We tout the innate value of diversity for college life: citing the importance of learning in diverse environments to equip our students to navigate a pluralistic world.
But there’s a major gap that goes unaddressed in this framing.
The particular difference “white” racial identity and experience represents in the context of US history and current climate makes it hard to “celebrate” the “goodness” of whiteness.
Students know this. I regularly help my students explore the failure of the diversity paradigm by asking them whether a group of black students carrying signs that read “Black is beautiful” is the equivalent of a group of white students carrying signs that read “White is beautiful.” They quickly shake their heads and tell me “no.”
“Why not?” I ask. “Shouldn’t valuing diversity include all diversity?

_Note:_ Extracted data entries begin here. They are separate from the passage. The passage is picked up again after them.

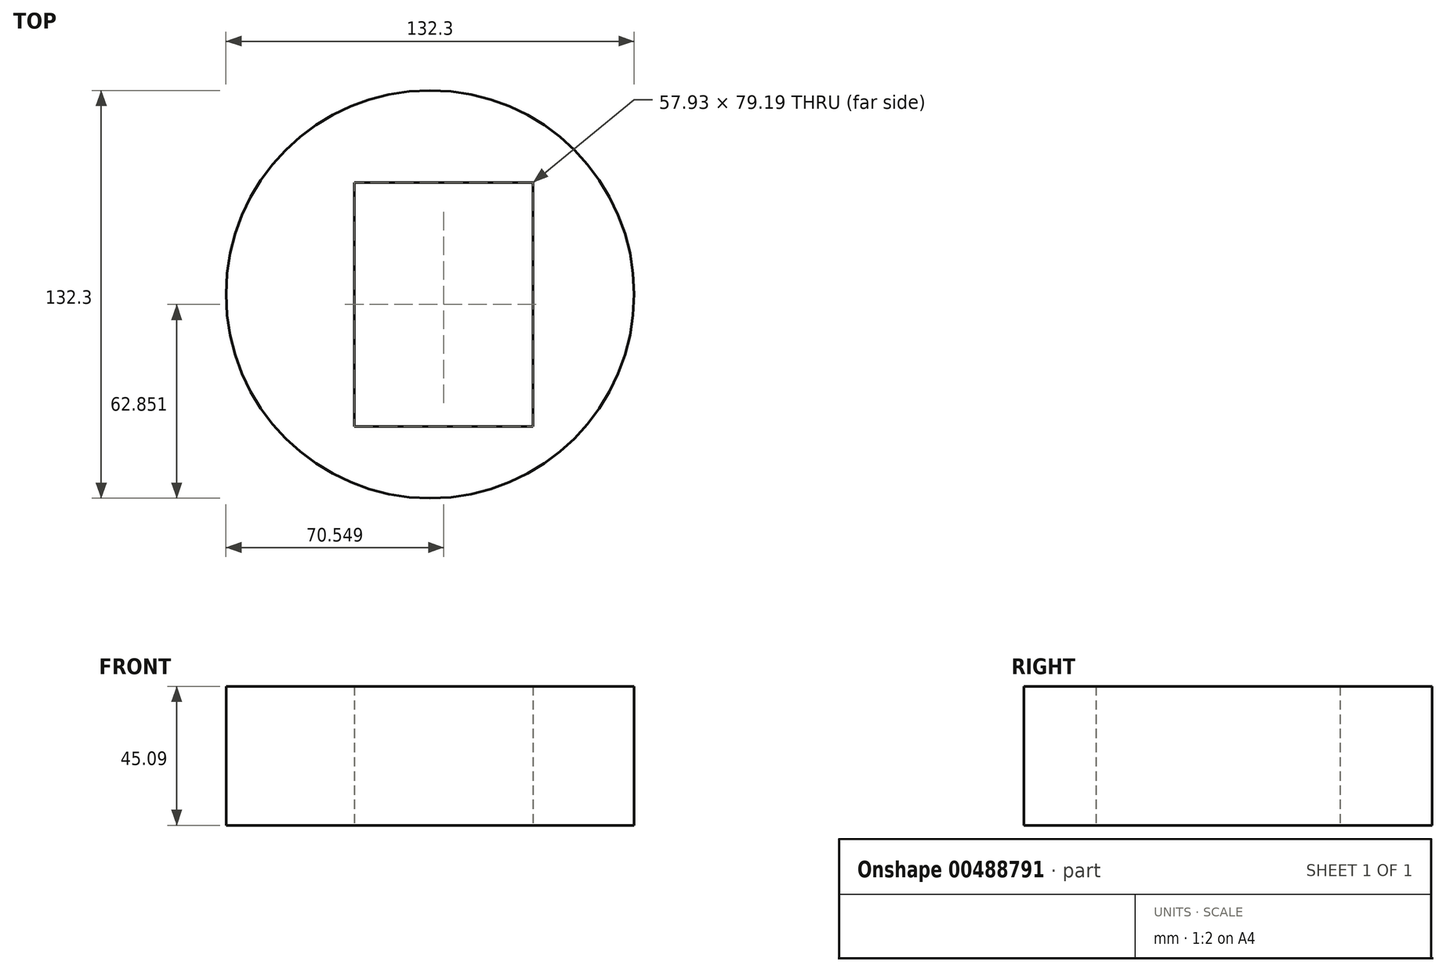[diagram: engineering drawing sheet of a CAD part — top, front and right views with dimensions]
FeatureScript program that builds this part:
annotation { "Feature Type Name" : "Feature", "Feature Type Description" : "" }
export const myFeature = defineFeature(function(context is Context, id is Id, definition is map)
    precondition{}
    {
        {
            var Q0;
            Q0=qCreatedBy(makeId("Top.planeOp"),FACE);
            var sketch = newSketch(context, id + "F0", { "sketchPlane" : qUnion([Q0])});
            skCircle(sketch, "E0", {"center": v(0, 0) * mm, "radius": 66.15 * mm});
            skLineSegment(sketch, "E1.bottom", {"start": v(33.36, 36.3) * mm, "end": v(-24.56, 36.3) * mm});
            skLineSegment(sketch, "E1.top", {"start": v(33.36, -42.9) * mm, "end": v(-24.56, -42.9) * mm});
            skLineSegment(sketch, "E1.left", {"start": v(33.36, 36.3) * mm, "end": v(33.36, -42.9) * mm});
            skLineSegment(sketch, "E1.right", {"start": v(-24.56, 36.3) * mm, "end": v(-24.56, -42.9) * mm});
            skPoint(sketch, "E1.middle", {"position": v(4.4, -3.3) * mm});
            skSolve(sketch);
        }
        {
            var Q0;
            Q0 = qSketchRegion(id + "F0", true);
            extrude(context, id + "F1", {"entities" : qUnion([Q0]), "depth" : 45.1 * mm});
        }
    });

If we can’t equally celebrate both of these scenes, then what are missing?”
They typically can’t explain why these two scenes are not the same. But, they know they are different. And understanding the reasons the scenes are different becomes a critical starting point for us to think about the historical, ethical and moral challenges of “whiteness” in the United States.
Inadequate framing of race
I believe our “diversity” paradigm is failing because it does not give us the tools to unpack and explore this conundrum.
The need to ably teach matters of race difference and historical as well as contemporary racial realities in the US could hardly be more urgent. But our ability to engage, discuss and home in on “whiteness” is stymied by a paradigm that cannot help students understand the difference between the two scenes just described.
Such inadequate framing of race certainly does not help us engage white students in the room, for whom the conundrums evident in the difference between these two scenes are embedded in their actual racial identities as “white people.” (Ask students of color in the room to talk about their racial identity and most can do it. Ask white students to do it and you get an uncomfortable silence.)
So, the diversity paradigm needs something more that can help faculty and students alike directly engage the complexities “white” poses for thinking about race.
How to engage white students
Academics are recognizing this and finding different ways to address these challenges. At a recent gathering of the National Conference of Race and Ethnicity in American Higher Education (NCORE), several workshops focused on the distinct challenges of engaging white students on race.
Psychologists who study racial identity development have helped educators think about the ways racial identity is formed in response to racial environment.
Such studies explain a great deal about the reactions of white students to racial conversations. For example, if you are taught to genuinely believe in “equality” but experience “white privilege,” the high level of cognitive dissonance that it generates has to be first addressed. Only then can any effective teaching take place about race and racial injustice.
Through race theories and historical work, academics are enabling students to understand how race and racial identities are constructed. These tools help students see the many challenges of a white racial identity as well as that of black or Latino. This can be a potentially transformative education for students today.
Lean in to move forward
There’s an irony here, of course.
It’s people of color who are most negatively impacted by the racialized outcomes of higher education and the structural violence of our national landscape. Yet, the gap educators are starting to address puts greater focus on the study of “white.”
So, let me be clear. The point is not that academics believe white students should get even more resources and attention. The point here is that we are coming to recognize that our racial destinies are completely bound up together.
We need to lean in, and explicitly take up the challenges of whiteness if we are to produce teaching and learning that can adequately impact the lives of all, in this racially plural, white hierarchy that is the United States.